I hooked up a servo onto my RaspberryPi 3, and i want to control it. I am currently using pygame library. It is installed and is a latest version. This is my code :
# Import libraries
import RPi.GPIO as GPIO
import time
import pygame
from pygame.locals import *
pygame.init()
# Set GPIO numbering mode
GPIO.setmode(GPIO.BOARD)
# Set pin 11 as an output, and define as servo1 as PWM pin
GPIO.setup(11,GPIO.OUT)
servo = GPIO.PWM(11,50) # pin 11 for servo1, pulse 50Hz
# Start PWM running, with value of 0 (pulse off)
servo.start(0)
angle = 90.0
servo.ChangeDutyCycle(2+(angle/18))
time.sleep(0.5)
servo.ChangeDutyCycle(0)
changed = False
while 1:
for event in pygame.event.get():
if event.type == pygame.KEYDOWN:
if event.key == pygame.K_a:
if angle > 10:
angle = angle - 5
changed = True
elif event.key == pygame.K_d:
if angle < 170:
angle = angle + 5
changed = True
elif event.key == pygame.K_q:
break
if changed:
servo.ChangeDutyCycle(2+(angle/18))
time.sleep(0.5)
servo.ChangeDutyCycle(0)
time.sleep(1.5)
changed = False
#Clean things up at the end
servoH.stop()
GPIO.cleanup()
pygame.quit()
But it does not detect an event. I keep hitting the keybord keys and the servo just stands still. I debugged it, and it detects no keybord/mouse events what so ever.
Please help.
Your code is ok, but it's not possible to receive window events (like key-presses) without a window.
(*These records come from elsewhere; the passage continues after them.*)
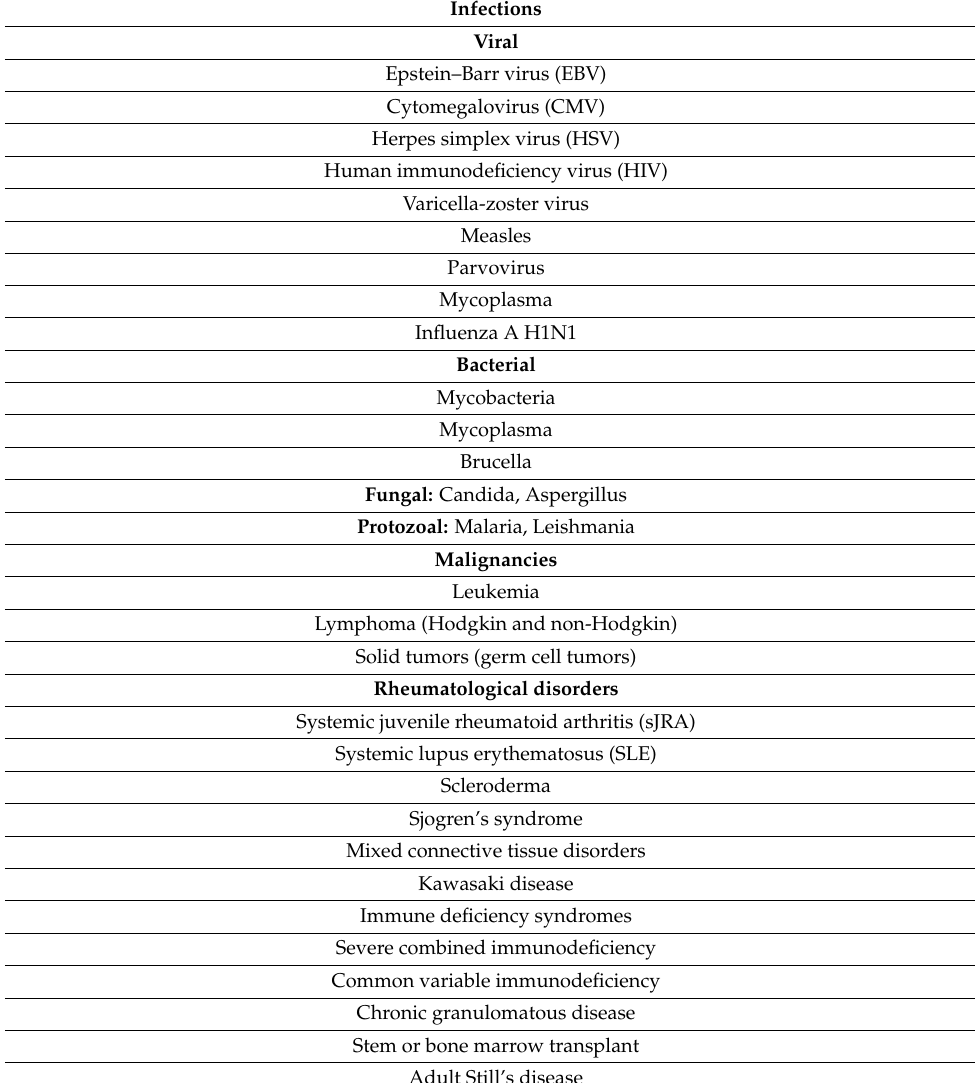
Table 2. Common etiologies associated with HLH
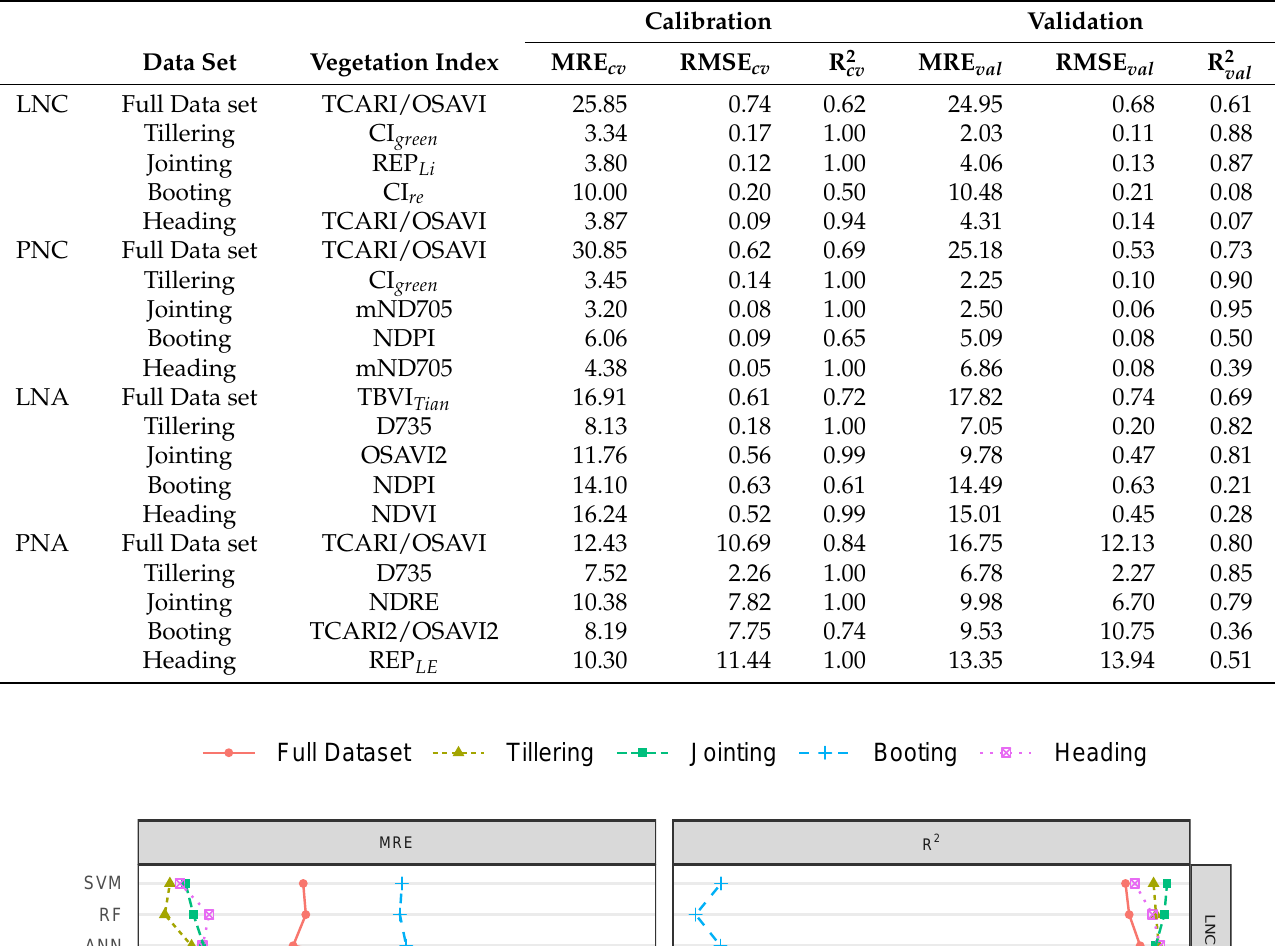
Table 3. The goodness-of-fit of the best-performing VIs of the full-growth-stage and growth-stage-specific models for LNC, PNC, LNA and PNA selected according to MRE cv .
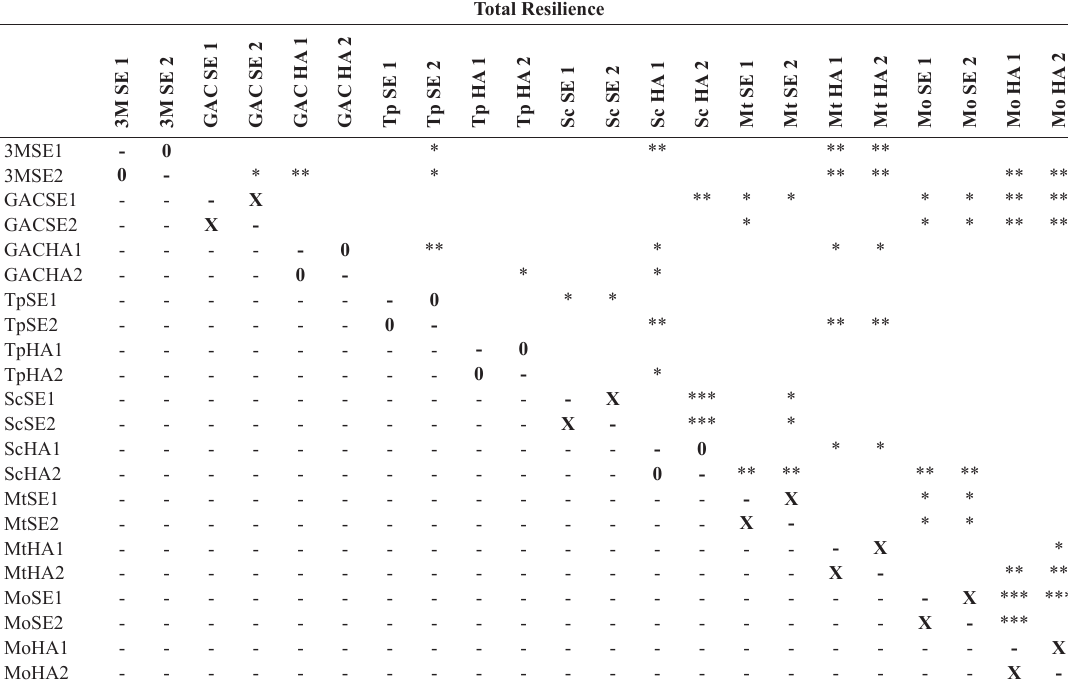
Table 6. Total resilience comparison among different groups and commercial lots by Tukey test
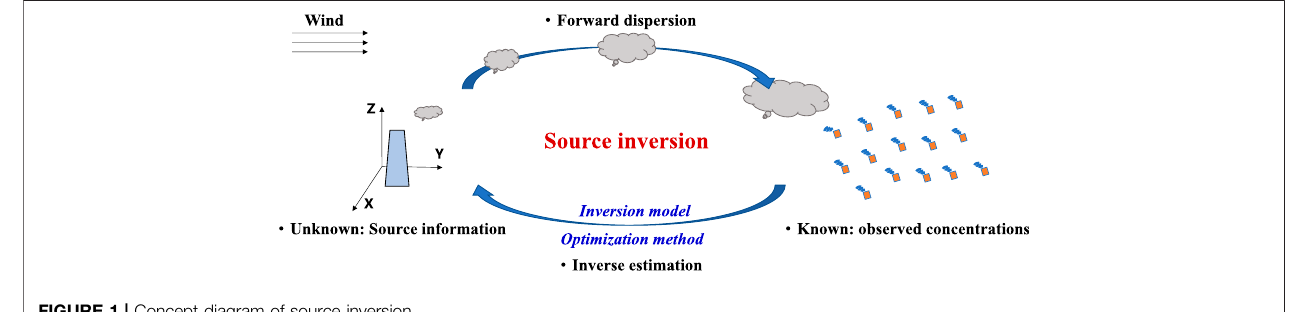
FIGURE 1 | Concept diagram of source inversion.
Adding a window to your program makes it work OK.
Here's my test-code:
# Import libraries
#import RPi.GPIO as GPIO
import time
import pygame
from pygame.locals import *
SCREEN_WIDTH = 600
SCREEN_HEIGHT= 400
BLACK = ( 0, 0, 0 )
YELLOW = ( 255, 255, 0 )
pygame.init()
screen = pygame.display.set_mode( ( SCREEN_WIDTH, SCREEN_HEIGHT ) )
"""
# Set GPIO numbering mode
GPIO.setmode(GPIO.BOARD)
# Set pin 11 as an output, and define as servo1 as PWM pin
GPIO.setup(11,GPIO.OUT)
servo = GPIO.PWM(11,50) # pin 11 for servo1, pulse 50Hz
# Start PWM running, with value of 0 (pulse off)
servo.start(0)
servo.ChangeDutyCycle(2+(angle/18))
time.sleep(0.5)
servo.ChangeDutyCycle(0)
"""
angle = 90.0
changed = False
running = True
font = pygame.font.SysFont( None, 25 )
angle_label = font.render( "Angle: %4.2f" % ( angle ), True, YELLOW )
while running:
for event in pygame.event.get():
if event.type == pygame.QUIT:
running = False
if event.type == pygame.KEYDOWN:
if event.key == pygame.K_a:
if angle > 10:
angle = angle - 5
changed = True
elif event.key == pygame.K_d:
if angle < 170:
angle = angle + 5
changed = True
elif event.key == pygame.K_q:
break
if changed:
"""
servo.ChangeDutyCycle(2+(angle/18))
time.sleep(0.5)
servo.ChangeDutyCycle(0)
time.sleep(1.5)
"""
angle_label = font.render( "Angle: %4.2f" % ( angle ), True, YELLOW )
changed = False
# Update the display
screen.fill( BLACK )
screen.blit( angle_label, ( 50, 50 ) )
pygame.display.update()
#Clean things up at the end
"""
servoH.stop()
GPIO.cleanup()
"""
pygame.quit()
Note that using time.sleep()
is not ideal in PyGame code, because it blocks the event-loop. Your OS may consider your application to have locked-up, and prompt the user to terminate it. It would be better to use real-time timestamps to implement this delay manually - only sending updates to the servo when the time-window allows it.